Frédéric Visnovsky, Banque de France, ACPR

Frédéric Visnovsky est coordonnateur au niveau de la Banque de France et de l’Autorité de contrôle prudentiel et de résolution (ACPR) sur le suivi des engagements des frais bancaires. Il est également secrétaire général adjoint de l’ACPR.

Les engagements pris par les banques ciblent les personnes fragiles financièrement. Qui sont-elles en France ?

Frédéric Visnovsky : « La définition et l’identification des clients en situation de fragilité financière est l’élément central des dispositions prises par les banques l’an passé. Le dernier rapport de l’Observatoire de l’inclusion bancaire, qui rassemble, sous la présidence du gouverneur de la Banque de France, les pouvoirs publics, les banques et les associations de consommateurs, estime à 3,6 millions le nombre de personnes précaires financièrement. 40% d’entre elles ont été identifiées sur la base des critères réglementaires objectifs. C’est le cas de celles déclarées recevables à une procédure de surendettement et de celles faisant face à des incidents de paiement récurrents depuis 3 mois. Mais, pour la majorité des clients identifiés comme fragiles – les 60% restant -, ce sont les banques qui, sur la base de leurs critères internes, les catégorisent ainsi. »
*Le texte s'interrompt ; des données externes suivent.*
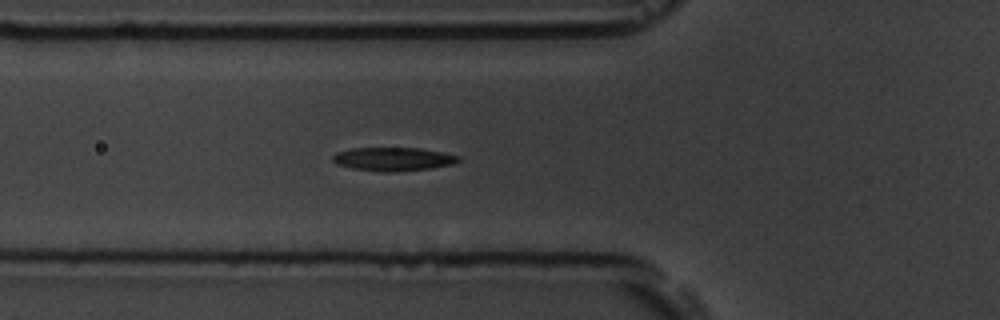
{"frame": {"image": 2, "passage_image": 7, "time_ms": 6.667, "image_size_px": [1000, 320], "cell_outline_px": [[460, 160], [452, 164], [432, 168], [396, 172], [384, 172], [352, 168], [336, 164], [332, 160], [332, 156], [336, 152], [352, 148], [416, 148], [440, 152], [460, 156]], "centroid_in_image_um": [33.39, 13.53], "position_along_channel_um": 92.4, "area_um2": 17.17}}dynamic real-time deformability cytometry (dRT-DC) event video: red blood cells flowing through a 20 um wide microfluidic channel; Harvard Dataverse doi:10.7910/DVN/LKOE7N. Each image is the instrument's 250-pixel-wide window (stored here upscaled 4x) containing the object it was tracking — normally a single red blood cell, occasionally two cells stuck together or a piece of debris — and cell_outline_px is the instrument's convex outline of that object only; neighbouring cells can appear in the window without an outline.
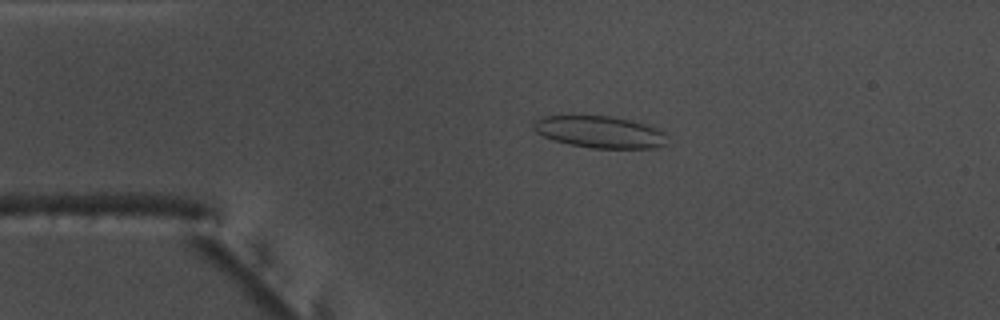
{"species": "common noctule bat (a hibernating species)", "species_latin": "Nyctalus noctula", "temperature_condition": "warm", "stored_images_in_passage": 53, "camera_frame_rate_fps": 3000, "um_per_image_px": 0.085, "animal": {"sex": "male", "body_mass_g": 17.5, "forearm_length_mm": 52.3}, "frame": {"image": 1, "passage_image": 11, "time_ms": 3.333, "image_size_px": [1000, 320], "cell_outline_px": [[664, 144], [652, 148], [592, 148], [568, 144], [544, 136], [536, 132], [532, 128], [532, 124], [536, 120], [544, 116], [612, 116], [644, 124], [656, 128], [664, 132]], "centroid_in_image_um": [50.93, 11.21], "position_along_channel_um": 34.1, "area_um2": 24.39}}
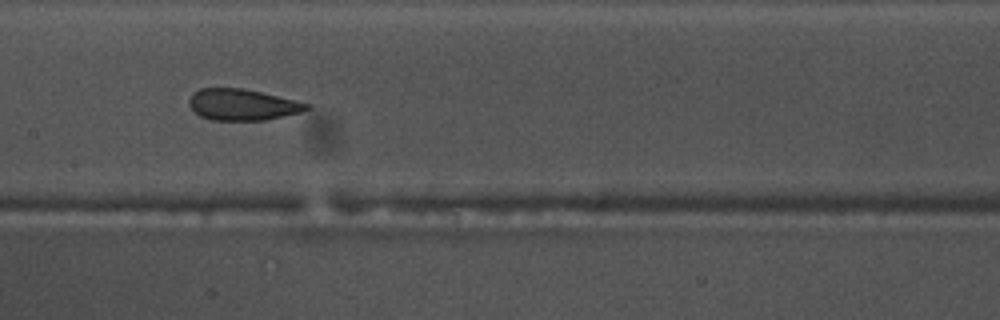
{"frame": {"image": 2, "passage_image": 26, "time_ms": 8.333, "image_size_px": [1000, 320], "cell_outline_px": [[308, 108], [300, 112], [284, 116], [264, 120], [212, 120], [200, 116], [188, 104], [188, 100], [192, 92], [200, 88], [244, 88], [308, 104]], "centroid_in_image_um": [20.52, 8.89], "position_along_channel_um": 186.9, "area_um2": 21.1}}
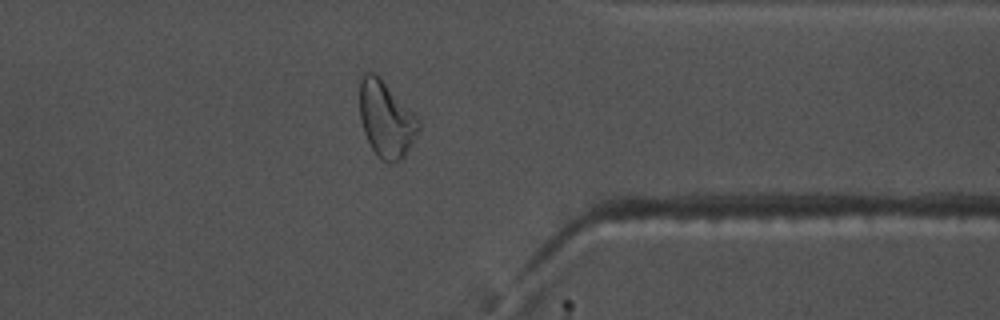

Le fait que l’identification des clients fragiles reposent, en proportion, davantage sur les paramètres retenus individuellement par les banques ne plaident-ils pas en faveur d’une extension des critères définis par la loi ?

« Nous estimons à 600 millions d’euros le coût des engagements pris fin décembre »

F.V. : « Tout système présente des inconvénients. Se baser uniquement sur des critères stricts et objectifs faciliterait le suivi du respect des obligations en termes de détection qui incombent aux banques. Mais, d’un autre côté, cette flexibilité permet aussi de s’adapter à la complexité de la précarité financière. Par exemple, il peut être tentant de s’appuyer sur le montant des ressources pour catégoriser un client fragile. Mais, ce critère est en lui-même insuffisant. Il est à rapprocher de l’activité sur le compte bancaire et des habitudes de dépenses du client, deux paramètres qui peuvent difficilement être synthétisés dans des indicateurs fixes. »

Les banques ont pris plusieurs engagements l’année dernière, celui de plafonner les frais d’incidents pour les clients fragiles, mais aussi de ne pas augmenter leurs tarifs bancaires en 2019. Peuvent-ils faire diminuer la précarité financière en France ?

F.V. : « En moyenne, les frais d’incidents atteignent 320 euros par an. Pour les clients d’établissements bancaires appliquant des tarifs plus élevés, l’impact sera donc important et immédiat. Plus généralement, nous estimons à 600 millions d’euros le coût des engagements pris fin décembre par les banques, soit autant de frais qui ne seront pas facturés aux clients. Rapportés aux quelques 25 milliards d’euros de bénéfices dégagés l’année dernière par les banques, ces engagements paraissent ambitieux. »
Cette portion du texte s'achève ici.